-------- LEESTEKST

Uitspraak 202004538/1/R1


Volledige tekst

202004538/1/R1.
Datum uitspraak: 21 april 2021

AFDELING
BESTUURSRECHTSPRAAK

Uitspraak in het geding tussen:

[appellant], wonend te Muiden,

en

de raad van de gemeente Gooise Meren,

verweerder.

Procesverloop

Bij besluit van 10 juni 2020 heeft de raad het bestemmingsplan "Stad Muiden - Weesperstraat 82" vastgesteld.

Tegen dit besluit heeft [appellant] beroep ingesteld.

De raad heeft een verweerschrift ingediend.

[initiatiefnemer] heeft een schriftelijke uiteenzetting gegeven.

De Afdeling heeft de zaak ter zitting behandeld op 16 maart 2021, waar de raad, vertegenwoordigd door mr. W. Verbeek, is verschenen. Verder is [initiatiefnemer] op de zitting gehoord.

Overwegingen

Inleiding

1.       Het plangebied ligt aan de zuidelijke rand van de vesting Muiden. De vesting Muiden is aangewezen als beschermd stadsgezicht en is cultuurhistorisch waardevol. In de huidige situatie is in het plangebied, tussen de Weesperstraat en de Singelstraat, het oude stadscafé Gieling gevestigd in een historisch pand, waarbij de open ruimte rond het pand is ingericht met aan de zijkant een terras en parkeerruimte aan de achterzijde. In de stedenbouwkundige structuur van de vesting Muiden komen de Weesperstraat en de Singelstraat samen in één punt. Het plangebied ligt daar en grenst hierdoor aan beide straten. De initiatiefnemer van het plan, [initiatiefnemer], wil 6 grondgebonden woningen aan de Singelstraatzijde ontwikkelen met de mogelijkheid om het bestaande horecapand aan de Weesperstraat 82 om te zetten naar maximaal 2 wooneenheden indien de horecafunctie wordt beëindigd. Op grond van de twee ter plaatse geldende bestemmingsplannen is dit niet mogelijk. Met het bestemmingsplan waar deze zaak over gaat wordt dit planologisch wel mogelijk gemaakt.

----------------

▶ [OPDRACHT A]:
Maak van de alinea in de uitspraak die begint met "Het plangebied ligt aan de zuidelijke rand" een korte opsomming van de belangrijkste feiten.
▶ [OPDRACHT B]:
Zet de uitspraak over het bestemmingsplan "Stad Muiden - Weesperstraat 82" voort na de laatste zin die er nu staat.
De lijst die nu komt staat helemaal los van de uitspraak.

-------- GEGEVENS

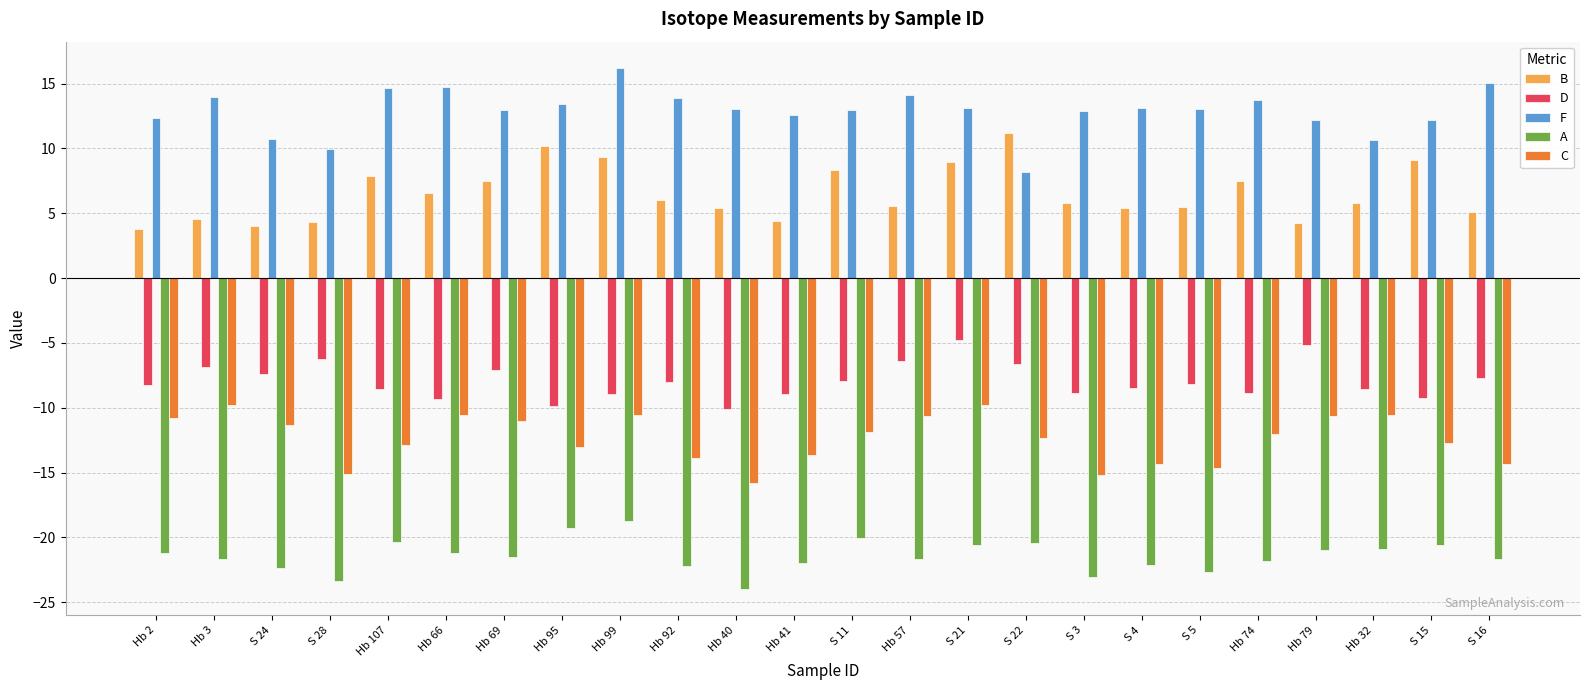

The value of B at Hb 40 is 3.6. True or false?

False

----------------

▶ [JOUW ANTWOORD A]:
- Het plangebied ligt aan de zuidelijke rand van de vesting Muiden. Die vesting is een beschermd stadsgezicht en heeft cultuurhistorische waarde.
- Nu staat er het oude stadscafé Gieling in een historisch pand. Aan de zijkant ligt een terras en achter het pand is parkeerruimte.
- Het gebied ligt op het punt waar de Weesperstraat en de Singelstraat samenkomen en grenst aan beide straten.
- De initiatiefnemer wil aan de kant van de Singelstraat 6 grondgebonden woningen bouwen.
- Als de horecafunctie stopt, mag het horecapand aan de Weesperstraat 82 worden omgezet naar maximaal 2 wooneenheden.
- De twee bestemmingsplannen die er nu gelden staan dit niet toe. Het nieuwe bestemmingsplan maakt het wel mogelijk.

▶ [JOUW ANTWOORD B]:
[appellant] woont aan de [locatie], ten noordoosten van het plangebied. Hij kan zich niet verenigen met het plan omdat hij vreest dat het bestemmingsplan de bouw van woningen mogelijk maakt, waarin hij zich niet kan vinden.

Toetsingskader

2.       Bij de vaststelling van een bestemmingsplan moet de raad bestemmingen aanwijzen en regels geven die de raad uit een oogpunt van een goede ruimtelijke ordening nodig acht. De raad heeft daarbij beleidsruimte en moet de betrokken belangen afwegen. De Afdeling beoordeelt aan de hand van de beroepsgronden of het besluit tot vaststelling van het bestemmingsplan in overeenstemming is met het recht. De Afdeling stelt niet zelf vast of het plan in overeenstemming is met een goede ruimtelijke ordening, maar beoordeelt aan de hand van die gronden of de raad zich in redelijkheid op het standpunt heeft kunnen stellen dat het plan strekt ten behoeve van een goede ruimtelijke ordening.

Bestemmingswijziging

3.       [appellant] betoogt dat de raad het bestemmingsplan niet heeft kunnen vaststellen zoals hij heeft gedaan. Hij voert in dit verband aan dat specifieke bouwplannen van [initiatiefnemer] het uitgangspunt vormen voor de vaststelling van het bestemmingsplan, maar dat op grond van de planregels mogelijkheden bestaan om het plangebied ook op andere wijze in te richten en het bestemmingsplan in dit opzicht ook meer mogelijk maakt, wat volgens hem in strijd is met de goede ruimtelijke ordening.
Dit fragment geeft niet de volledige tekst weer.